I guess the problem is about the permission when R tried to connect to cores. Here is what I found out. I used future package to see the specific process of connecting to cores. Attached are the code and its return.

cl <- future::makeClusterPSOCK(2, verbose = TRUE)

Workers: [n = 2] ‘localhost’, ‘localhost’ Base port: 11303 Creating node 1 of 2 ... - setting up node Starting worker #1 on ‘localhost’: '/Library/Frameworks/R.framework/Resources/bin/Rscript' --default packages=datasets,utils,grDevices,graphics,stats,methods -e 'parallel:::.slaveRSOCK()' MASTER=localhost PORT=11303 OUT=/dev/null TIMEOUT=2592000 XDR=TRUE
Waiting for worker #1 on ‘localhost’ to connect back

The problem is the localhost never connects back ...

The following my the session info. I hope this helps.

R version 3.5.1 (2018-07-02).
Platform: x86_64-apple-darwin15.6.0 (64-bit).
Running under: macOS High Sierra 10.13.6.

Matrix products: default.
BLAS: /System/Library/Frameworks/Accelerate.framework/Versions/A/Frameworks/vecLib.framework/Versions/A/libBLAS.dylib.
LAPACK: /Library/Frameworks/R.framework/Versions/3.5/Resources/lib/libRlapack.dylib

locale:
[1] en_US.UTF-8/en_US.UTF-8/en_US.UTF-8/C/en_US.UTF-8/en_US.UTF-8

attached base packages:
[1] stats graphics grDevices utils datasets methods base

loaded via a namespace (and not attached):
[1] compiler_3.5.1 parallel_3.5.1 tools_3.5.1 listenv_0.7.0 codetools_0.2-15 digest_0.6.16
[7] globals_0.12.2 future_1.9.0

It's interesting that the same code works on my old Mac machine (same OS but the hardware is older). I have no idea what is happening here. Any help is appreciated! Thanks!


Solution

  • Several potential reasons includes not enough memory, installation error, etc. They do not seems to be the problem here, as I restarted sessions, reinstalled R, but the problem remained.

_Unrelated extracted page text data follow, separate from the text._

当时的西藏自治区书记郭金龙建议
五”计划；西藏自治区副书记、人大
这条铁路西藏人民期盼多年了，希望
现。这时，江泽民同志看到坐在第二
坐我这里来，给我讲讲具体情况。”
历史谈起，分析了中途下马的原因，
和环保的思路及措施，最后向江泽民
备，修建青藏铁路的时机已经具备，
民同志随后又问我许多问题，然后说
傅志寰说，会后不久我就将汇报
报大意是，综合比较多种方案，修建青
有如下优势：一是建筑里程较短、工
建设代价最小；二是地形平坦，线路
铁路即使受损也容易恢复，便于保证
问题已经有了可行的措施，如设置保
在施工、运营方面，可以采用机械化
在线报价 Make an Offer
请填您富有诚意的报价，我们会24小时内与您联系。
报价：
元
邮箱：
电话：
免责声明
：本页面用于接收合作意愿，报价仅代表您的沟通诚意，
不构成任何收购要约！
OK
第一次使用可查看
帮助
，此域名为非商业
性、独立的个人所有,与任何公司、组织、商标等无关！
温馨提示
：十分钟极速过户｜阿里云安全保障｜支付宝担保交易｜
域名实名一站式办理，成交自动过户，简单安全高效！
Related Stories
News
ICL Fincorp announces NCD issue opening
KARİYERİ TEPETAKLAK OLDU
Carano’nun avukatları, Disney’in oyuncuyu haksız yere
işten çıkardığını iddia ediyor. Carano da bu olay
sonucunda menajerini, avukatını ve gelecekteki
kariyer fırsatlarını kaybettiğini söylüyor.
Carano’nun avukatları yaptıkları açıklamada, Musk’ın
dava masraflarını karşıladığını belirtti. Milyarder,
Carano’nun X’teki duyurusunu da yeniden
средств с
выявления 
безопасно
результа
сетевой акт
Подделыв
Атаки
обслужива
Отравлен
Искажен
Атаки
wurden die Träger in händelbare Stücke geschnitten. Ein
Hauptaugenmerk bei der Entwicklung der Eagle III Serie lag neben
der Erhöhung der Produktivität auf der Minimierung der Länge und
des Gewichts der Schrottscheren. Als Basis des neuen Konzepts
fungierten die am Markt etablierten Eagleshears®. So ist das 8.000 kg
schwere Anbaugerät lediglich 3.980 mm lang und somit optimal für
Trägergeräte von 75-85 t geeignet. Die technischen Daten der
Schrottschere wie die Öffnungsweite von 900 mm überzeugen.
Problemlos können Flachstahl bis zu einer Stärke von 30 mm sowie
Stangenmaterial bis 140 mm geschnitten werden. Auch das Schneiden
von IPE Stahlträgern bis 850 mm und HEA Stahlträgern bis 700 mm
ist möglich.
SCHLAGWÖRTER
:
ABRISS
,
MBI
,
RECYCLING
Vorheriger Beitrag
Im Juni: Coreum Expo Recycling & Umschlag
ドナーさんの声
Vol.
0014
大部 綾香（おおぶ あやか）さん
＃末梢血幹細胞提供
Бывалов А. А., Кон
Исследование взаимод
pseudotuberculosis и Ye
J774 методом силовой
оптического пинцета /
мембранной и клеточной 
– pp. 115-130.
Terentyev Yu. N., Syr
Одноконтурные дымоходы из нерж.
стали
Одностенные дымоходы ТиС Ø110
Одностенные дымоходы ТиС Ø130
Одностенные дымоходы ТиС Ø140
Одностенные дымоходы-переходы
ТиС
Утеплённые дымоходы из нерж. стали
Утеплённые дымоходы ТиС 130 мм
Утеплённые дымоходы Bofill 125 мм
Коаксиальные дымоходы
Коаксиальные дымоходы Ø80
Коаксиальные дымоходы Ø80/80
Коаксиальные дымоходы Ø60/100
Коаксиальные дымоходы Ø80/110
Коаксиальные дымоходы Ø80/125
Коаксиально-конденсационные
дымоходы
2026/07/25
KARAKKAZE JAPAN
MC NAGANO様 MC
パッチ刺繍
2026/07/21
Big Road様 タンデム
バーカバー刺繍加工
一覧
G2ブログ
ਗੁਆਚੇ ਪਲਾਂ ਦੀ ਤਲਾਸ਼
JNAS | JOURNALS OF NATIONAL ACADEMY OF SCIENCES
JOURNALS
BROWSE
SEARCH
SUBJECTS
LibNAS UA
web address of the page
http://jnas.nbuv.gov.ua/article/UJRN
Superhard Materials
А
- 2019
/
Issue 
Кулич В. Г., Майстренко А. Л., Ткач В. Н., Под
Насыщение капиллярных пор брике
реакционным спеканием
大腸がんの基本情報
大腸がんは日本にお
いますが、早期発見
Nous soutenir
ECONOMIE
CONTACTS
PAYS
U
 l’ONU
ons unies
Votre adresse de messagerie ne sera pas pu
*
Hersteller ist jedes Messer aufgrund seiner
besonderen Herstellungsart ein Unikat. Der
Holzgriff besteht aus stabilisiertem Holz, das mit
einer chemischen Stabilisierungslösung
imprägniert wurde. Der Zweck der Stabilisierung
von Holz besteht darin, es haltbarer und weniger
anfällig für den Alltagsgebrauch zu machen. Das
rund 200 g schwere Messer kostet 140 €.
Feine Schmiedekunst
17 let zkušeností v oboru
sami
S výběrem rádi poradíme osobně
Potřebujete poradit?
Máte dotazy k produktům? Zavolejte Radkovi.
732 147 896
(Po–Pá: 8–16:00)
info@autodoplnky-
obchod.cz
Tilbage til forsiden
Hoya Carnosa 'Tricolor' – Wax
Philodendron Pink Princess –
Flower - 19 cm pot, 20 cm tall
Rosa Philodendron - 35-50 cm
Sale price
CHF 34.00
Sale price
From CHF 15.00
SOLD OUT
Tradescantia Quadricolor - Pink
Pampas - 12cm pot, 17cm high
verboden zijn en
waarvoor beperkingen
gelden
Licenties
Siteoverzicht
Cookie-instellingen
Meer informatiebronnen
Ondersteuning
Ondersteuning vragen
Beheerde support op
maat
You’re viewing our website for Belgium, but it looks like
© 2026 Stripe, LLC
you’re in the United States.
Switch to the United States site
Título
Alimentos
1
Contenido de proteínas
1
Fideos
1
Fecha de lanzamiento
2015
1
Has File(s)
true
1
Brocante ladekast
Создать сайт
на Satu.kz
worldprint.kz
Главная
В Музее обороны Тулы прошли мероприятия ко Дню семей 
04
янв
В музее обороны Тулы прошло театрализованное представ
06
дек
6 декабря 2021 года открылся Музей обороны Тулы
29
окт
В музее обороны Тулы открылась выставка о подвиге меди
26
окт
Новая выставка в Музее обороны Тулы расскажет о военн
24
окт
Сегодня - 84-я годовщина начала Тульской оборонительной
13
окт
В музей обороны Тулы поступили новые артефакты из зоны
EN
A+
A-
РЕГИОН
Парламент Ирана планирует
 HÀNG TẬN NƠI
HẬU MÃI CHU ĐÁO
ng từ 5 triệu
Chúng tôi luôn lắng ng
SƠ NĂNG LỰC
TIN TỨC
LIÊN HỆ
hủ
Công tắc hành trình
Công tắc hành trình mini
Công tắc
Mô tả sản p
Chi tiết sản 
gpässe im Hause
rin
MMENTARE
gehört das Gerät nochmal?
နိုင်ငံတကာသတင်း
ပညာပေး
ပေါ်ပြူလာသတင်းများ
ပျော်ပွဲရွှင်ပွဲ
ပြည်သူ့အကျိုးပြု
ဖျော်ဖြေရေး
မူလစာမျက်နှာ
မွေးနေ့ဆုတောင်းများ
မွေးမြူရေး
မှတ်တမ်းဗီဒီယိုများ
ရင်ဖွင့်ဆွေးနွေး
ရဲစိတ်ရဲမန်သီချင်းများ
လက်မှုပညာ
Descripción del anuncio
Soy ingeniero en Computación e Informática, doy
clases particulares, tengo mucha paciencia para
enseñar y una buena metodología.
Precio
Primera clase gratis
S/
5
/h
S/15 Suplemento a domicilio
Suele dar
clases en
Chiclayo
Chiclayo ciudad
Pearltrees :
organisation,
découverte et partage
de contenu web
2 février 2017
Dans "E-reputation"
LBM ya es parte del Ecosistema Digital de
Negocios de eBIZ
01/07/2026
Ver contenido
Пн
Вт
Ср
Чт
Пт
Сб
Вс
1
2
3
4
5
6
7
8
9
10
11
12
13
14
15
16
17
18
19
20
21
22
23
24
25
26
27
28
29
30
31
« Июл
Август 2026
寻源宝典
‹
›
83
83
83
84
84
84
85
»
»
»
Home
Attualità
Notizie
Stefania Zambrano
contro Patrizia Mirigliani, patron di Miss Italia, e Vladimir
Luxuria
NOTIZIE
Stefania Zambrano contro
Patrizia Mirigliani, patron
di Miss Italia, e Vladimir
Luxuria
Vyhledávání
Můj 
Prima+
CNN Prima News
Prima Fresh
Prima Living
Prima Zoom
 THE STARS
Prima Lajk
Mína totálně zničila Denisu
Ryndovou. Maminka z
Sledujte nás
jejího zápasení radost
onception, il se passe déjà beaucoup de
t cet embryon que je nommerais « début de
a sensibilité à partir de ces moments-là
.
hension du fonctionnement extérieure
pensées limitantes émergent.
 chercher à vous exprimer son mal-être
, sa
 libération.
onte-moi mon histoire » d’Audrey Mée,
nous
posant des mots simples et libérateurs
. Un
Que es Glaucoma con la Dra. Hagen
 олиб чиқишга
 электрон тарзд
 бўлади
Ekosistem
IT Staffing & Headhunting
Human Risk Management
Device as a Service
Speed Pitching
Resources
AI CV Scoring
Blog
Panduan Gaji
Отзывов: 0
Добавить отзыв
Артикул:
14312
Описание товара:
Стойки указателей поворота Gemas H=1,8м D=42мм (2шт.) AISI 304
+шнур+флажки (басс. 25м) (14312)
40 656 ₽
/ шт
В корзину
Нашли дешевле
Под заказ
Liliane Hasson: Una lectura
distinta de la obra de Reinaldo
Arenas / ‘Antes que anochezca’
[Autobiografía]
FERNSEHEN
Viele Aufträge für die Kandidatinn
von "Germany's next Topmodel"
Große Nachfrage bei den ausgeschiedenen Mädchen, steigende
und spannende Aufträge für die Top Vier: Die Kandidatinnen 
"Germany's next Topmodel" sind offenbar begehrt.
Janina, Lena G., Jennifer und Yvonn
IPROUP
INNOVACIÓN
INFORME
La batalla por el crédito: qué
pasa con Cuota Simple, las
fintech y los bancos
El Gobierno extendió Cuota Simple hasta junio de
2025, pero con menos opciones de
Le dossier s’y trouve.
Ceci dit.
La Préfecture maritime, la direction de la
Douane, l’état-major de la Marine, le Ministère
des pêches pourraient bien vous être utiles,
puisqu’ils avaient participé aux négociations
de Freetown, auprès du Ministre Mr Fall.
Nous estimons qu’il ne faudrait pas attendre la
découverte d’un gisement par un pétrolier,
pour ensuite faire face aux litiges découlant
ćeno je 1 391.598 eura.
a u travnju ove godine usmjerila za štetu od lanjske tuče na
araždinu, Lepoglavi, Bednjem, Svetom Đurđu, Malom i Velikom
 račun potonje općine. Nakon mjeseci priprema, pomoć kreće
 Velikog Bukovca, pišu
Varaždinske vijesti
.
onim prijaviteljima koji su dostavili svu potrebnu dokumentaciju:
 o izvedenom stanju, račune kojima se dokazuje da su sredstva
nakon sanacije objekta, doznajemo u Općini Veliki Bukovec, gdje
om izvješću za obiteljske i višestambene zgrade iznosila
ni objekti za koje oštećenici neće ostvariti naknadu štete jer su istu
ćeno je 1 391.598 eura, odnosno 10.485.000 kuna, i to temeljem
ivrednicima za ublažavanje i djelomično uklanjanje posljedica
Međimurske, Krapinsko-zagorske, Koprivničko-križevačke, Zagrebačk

    Correct, those type of problems should not be involved here. The calls you've shown use basic built-in functionalities of R (mostly from the 'parallel' package) and there's very little memory usage involved.

    I guess the problem is about the permission when R tried to connect to cores. [...]

    Both parallel:makeCluster(2) and future::makeClusterPSOCK(2) launches workers (using the parallel:::.slaveRSOCK()) that are independent R sessions that run in the background. The master session and these workers communicate via sockets. So, yes, it could be that you have firewall issues preventing R from opening those ports. (I don't know enough macOS to troubleshoot that)

    By setting outfile = NULL, you will also get information on what happens on the workers' end. Here is what it should look like when it works:

    > cl <- future::makeClusterPSOCK(1, outfile = NULL, verbose = TRUE)
    Workers: [n = 1] ‘localhost’
    Base port: 11306
    Creating node 1 of 1 ...
    - setting up node
    Starting worker #1 on ‘localhost’: '/usr/lib/R/bin/Rscript' --default-packages=datasets,utils,grDevices,graphics,stats,methods -e 'parallel:::.slaveRSOCK()' MASTER=localhost PORT=11306 OUT= TIMEOUT=2592000 XDR=TRUE
    Waiting for worker #1 on ‘localhost’ to connect back
    starting worker pid=7608 on localhost:11306 at 14:46:57.827
    Connection with worker #1 on ‘localhost’ established
    - assigning connection UUID
    - collecting session information
    Creating node 1 of 1 ... done
    

    PS. You only need one worker to troubleshoot this.